Decades pile on, and my life keeps circling low and slow in these funny little flying machines, as the landscape overflows with layer upon layer of memories.

I like these lines by Wendell Berry, a poet and writer eloquent in his passionate attachment to place:

 

Memory,

native to this valley, will spread over it

like a grove, and memory will grow

into legend, legend into song, song

into sacrament.

 

from The Vision,  a poem quoted in an interview / article, Going Home with Wendell Berry, by Amanda Petrusich, The New Yorker, July 14, 2019

 

 

Mornings are slow here.  When city people come to visit, they are surprised by the pace of the start of our days. I gather that one myth of homestead life goes something like this: Bounce out of bed at 5 a.m. and hit the cold hard floor at a half-trot; axes to sharpen and rifles to clean, sleds to varnish and dogs to feed… chop chop the wood, fetch fetch the water, grab a chunk of cold bannock on the fly, wash it down with a swig of lake water. Busy busy busy. 

Not so.  Another cliché bites the dust. Over the years our morning rhythm has not changed much.  Wake up, light or stoke the woodstove fire (a given, for eight or nine months of the year – it’s May 28th as I begin to draft this post, and the first thing I did upon waking was light the woodstove.) Put on the kettle, wash and brush and comb, and take the clipboard from its nail to carefully jot down the specifics of the morning’s weather:  temperature, dewpoint, altimeter, windspeed and direction, sky cover, high and low of the past 24 hours, and some random notes (this morning,  “Still easily walking onto ice.  Ran dogs to west on bay yesterday.”) Then it’s coffee and a book and maybe some scratching of pen on paper; a few words, or not, of quiet conversation with my people, and before we all know it, a solid hour and a half has passed in blissful sloth, with nary a moose milked nor a chainsaw sharpened.

At the far end of the day, I sense from the same worldly and urbane visitors that our workaday evenings catch them just as much by surprise as our mornings do. For one thing, there are never any night-time social engagements on the docket.  No one is going to stop in, and there is no event to go out and attend. We tend to work late at whatever we’re working on, then feed dogs and wash up, and eat supper even later. After dinner, most nights, we shuffle off to bed. Dinner around nine and people saying “good night” by ten is not at all uncommon.

Our friend Hakun from Norway told me that when he was a teenager on the farm, every year on just the right April evening his father would look outside and announce: “Guter, nå er det tiden for ute pilse.” “Boys, it’s time for outside beer.” Then to adjourn to where the evening sun was hitting the west side of the house, and there sit, bundled warmly, and pour the first “outside beer” of a new spring. A truly civilized ritual.
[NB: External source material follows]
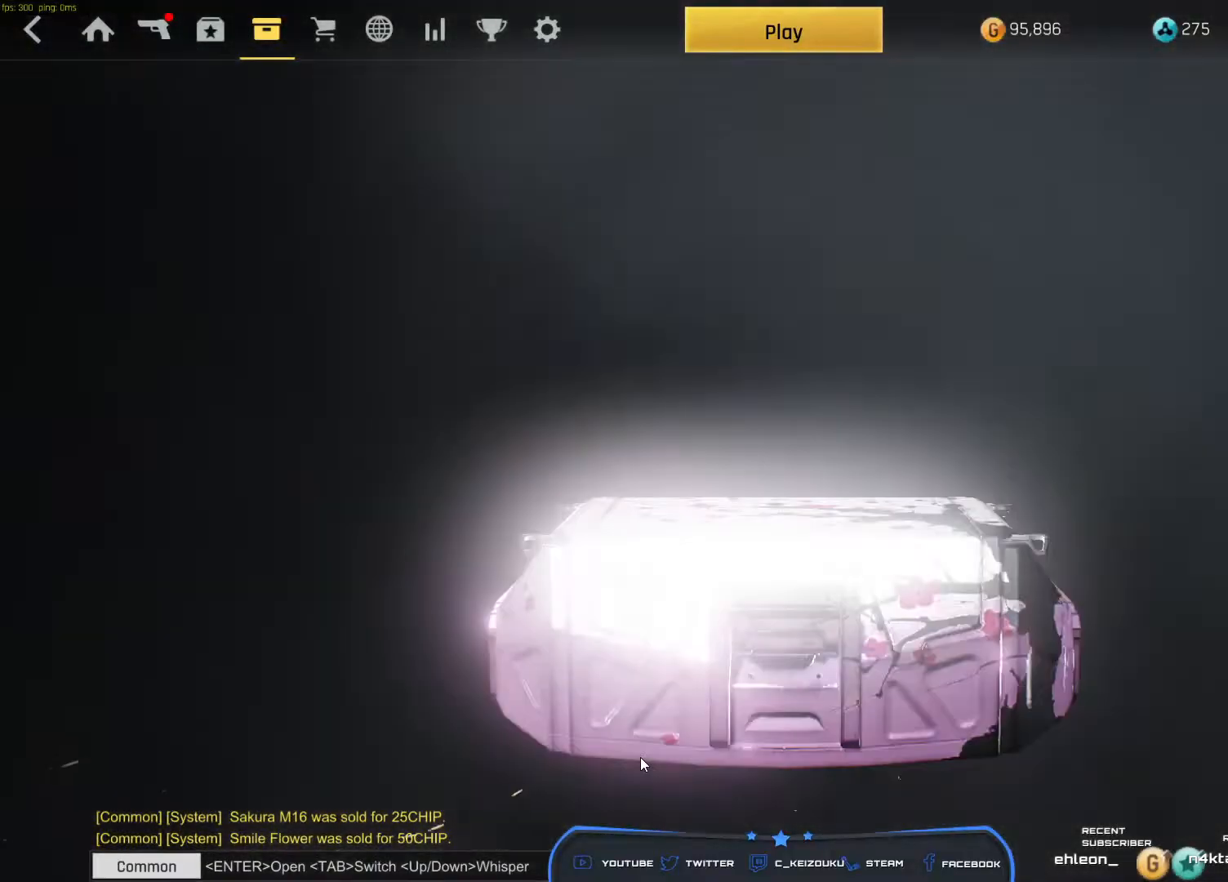
{"keys": ["space"], "mouse": [], "events": []}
The season of ute pilse is slow to start here, and not helped by the facts that home-made lager has not been made here in five years, and store-bought beer is ludicrously expensive once bought and flown out here from town. But the season of ute kaffe is already upon us. Outside coffee. Mornings are still cold, but with a puffy down coat and a wool hat on, I can go out to the front deck of the workshop and sit and sip and stare across the ice at the snow-flecked hills of the Kahochella Peninsula.

It is interesting, going outside here on a spring morning to sit and try to read and write.  A few mornings ago, for instance, it was nine below zero, with the chill amplified by what I described in my journal as a “lively” east wind. Still, in my coat and hat I was happy enough to be out at the table for a while. (Lying on a long wooden table, belly down, is a great posture for a stack of worn-out vertebrae. Try it, you whose shock absorbers are starting to give out.) On cold mornings it is utterly quiet. At this season, sound is linked directly to warmth. A few mornings earlier this month, with no wind and bright sun, ute kaffe was downright noisy. The stream was babbling just east of the workshop, draining the land’s paltry runoff after the driest winter we have ever seen in all our years here. Sea gulls were wheeling and shrieking and raising heck over at their ice-bound rookery on the reef to the west. The first Harris’ and white-crowned sparrows, and some warblers, announced their arrival on May nineteenth.  Two robins had already piped up on the fourteenth of May.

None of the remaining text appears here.